Is Shaving A Labrador Actually A Good Idea?
So, can you shave a Labrador? Sure. But most experts who know what they are talking about would tell you not to. And there are more than just a couple of reasons for that. Here are the 5 key factors to consider before shaving your lab:
1. Heat Insulation
Labrador Retrievers may be a northern breed as they were developed in Newfoundland. However, that doesn’t mean that they can’t tolerate heat at all. On the contrary – the lab’s thick double coat is actually great for keeping your dog cool in the summer as well as for keeping it warm in the winter. That’s because labs have double-layered coats – a water-proof upper layer which makes them a great water retriever dog and a thick lower level for thermal insulation. So, if you’re shaving your dog precisely and solely to keep it cool in the summer – don’t! That’s the exact opposite of what you should be doing.
2. Sunburns Are Painful And Dangerous
Bald men certainly know that from experience. That’s why they either wear caps in the summer or apply sunscreen on their heads every time they have to go out. The same applies to dogs but to an even greater degree. A dog’s skin just isn’t meant to be directly exposed to the sun – it’s way too sensitive for that.

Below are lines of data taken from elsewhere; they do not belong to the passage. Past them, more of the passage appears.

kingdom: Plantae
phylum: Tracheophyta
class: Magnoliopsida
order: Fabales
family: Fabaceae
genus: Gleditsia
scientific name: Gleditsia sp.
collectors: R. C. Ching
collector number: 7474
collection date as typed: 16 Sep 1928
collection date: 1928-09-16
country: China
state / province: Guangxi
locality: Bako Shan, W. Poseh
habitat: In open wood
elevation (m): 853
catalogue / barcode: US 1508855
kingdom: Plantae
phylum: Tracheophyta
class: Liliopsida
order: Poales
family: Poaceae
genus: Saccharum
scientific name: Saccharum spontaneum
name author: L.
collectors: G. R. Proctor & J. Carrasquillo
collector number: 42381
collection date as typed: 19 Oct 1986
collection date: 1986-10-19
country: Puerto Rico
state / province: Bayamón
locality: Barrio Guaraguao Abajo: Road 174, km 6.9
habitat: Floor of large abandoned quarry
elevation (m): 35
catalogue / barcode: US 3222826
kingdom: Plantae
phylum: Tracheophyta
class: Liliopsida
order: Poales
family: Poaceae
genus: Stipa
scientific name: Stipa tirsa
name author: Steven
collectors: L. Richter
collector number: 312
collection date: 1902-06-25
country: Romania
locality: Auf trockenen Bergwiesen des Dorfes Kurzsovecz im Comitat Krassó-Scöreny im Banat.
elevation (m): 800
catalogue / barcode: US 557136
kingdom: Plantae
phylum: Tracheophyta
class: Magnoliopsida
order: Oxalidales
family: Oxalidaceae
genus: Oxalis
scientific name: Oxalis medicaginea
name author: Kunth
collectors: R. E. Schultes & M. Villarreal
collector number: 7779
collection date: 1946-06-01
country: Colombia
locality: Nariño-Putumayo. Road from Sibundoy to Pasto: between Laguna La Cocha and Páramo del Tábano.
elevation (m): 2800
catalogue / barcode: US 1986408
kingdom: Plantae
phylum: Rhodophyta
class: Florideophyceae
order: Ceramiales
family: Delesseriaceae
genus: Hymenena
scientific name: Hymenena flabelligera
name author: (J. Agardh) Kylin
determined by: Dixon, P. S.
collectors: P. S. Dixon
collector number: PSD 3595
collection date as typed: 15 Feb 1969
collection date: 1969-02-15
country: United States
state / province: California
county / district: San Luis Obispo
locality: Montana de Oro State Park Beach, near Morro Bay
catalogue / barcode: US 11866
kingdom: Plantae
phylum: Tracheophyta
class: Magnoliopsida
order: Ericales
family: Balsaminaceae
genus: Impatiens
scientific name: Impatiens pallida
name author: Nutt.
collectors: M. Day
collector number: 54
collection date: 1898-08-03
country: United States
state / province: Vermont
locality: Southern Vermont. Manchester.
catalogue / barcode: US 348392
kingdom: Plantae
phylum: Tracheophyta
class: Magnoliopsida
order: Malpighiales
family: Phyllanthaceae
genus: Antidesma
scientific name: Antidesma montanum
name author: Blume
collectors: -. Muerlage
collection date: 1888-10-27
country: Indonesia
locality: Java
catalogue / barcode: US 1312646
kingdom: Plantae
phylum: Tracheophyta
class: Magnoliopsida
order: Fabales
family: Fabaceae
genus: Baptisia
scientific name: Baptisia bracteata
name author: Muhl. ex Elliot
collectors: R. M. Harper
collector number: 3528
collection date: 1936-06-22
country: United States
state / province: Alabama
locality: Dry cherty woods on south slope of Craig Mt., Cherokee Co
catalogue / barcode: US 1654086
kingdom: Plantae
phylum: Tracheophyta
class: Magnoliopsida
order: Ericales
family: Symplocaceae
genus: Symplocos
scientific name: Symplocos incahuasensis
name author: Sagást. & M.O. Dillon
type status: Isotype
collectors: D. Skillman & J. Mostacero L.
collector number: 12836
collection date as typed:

3. Get Ready For A Lot Of Cleaning And Skin Maintenance
If you think brushing and grooming a lab is annoying, wait to see how much effort you’re going to have to go through with a shaved lab. You’ll need to manually clean your dog after every walk. You’re also going to have to inspect your dog for parasites and skin problems much more carefully as your dog’s natural protection is gone.
4. The Coat Regrowth Will Be Uncomfortable, Painful, And Often “Abnormal”
Unlike human hair, dog coats don’t regrow in the same way after they get shaven. This is true for double-coated dogs only, but that’s what the lab is. If you fully shave your dog, you can expect its next set of hair to grow unevenly, more densely, and to be more coarse to the touch. The process itself will also be very itchy, uncomfortable, and even slightly painful for the dog.
5. More Allergies
People wrongly assume that dog allergies come from the dog’s hair. That’s not the case – they are actually caused by the dog’s dandruff that flies in the air with the dog’s hair. So, if allergies are your problem, they will get worse cause the dog is still going to have excess dandruff. At least when the dog has hair, you can brush 90% of it off to ease its effect on your allergies.
In short, the whole adventure simply isn’t worth it. If there is some medical reason for the procedure, just get in contact with a good vet and/or groomer to do it. But, if you’re just doing it for your allergies, for the summer, or to have less dog hair at your home – it’s not worth it. Just make sure that you brush your dog regularly, that’s all you need to do.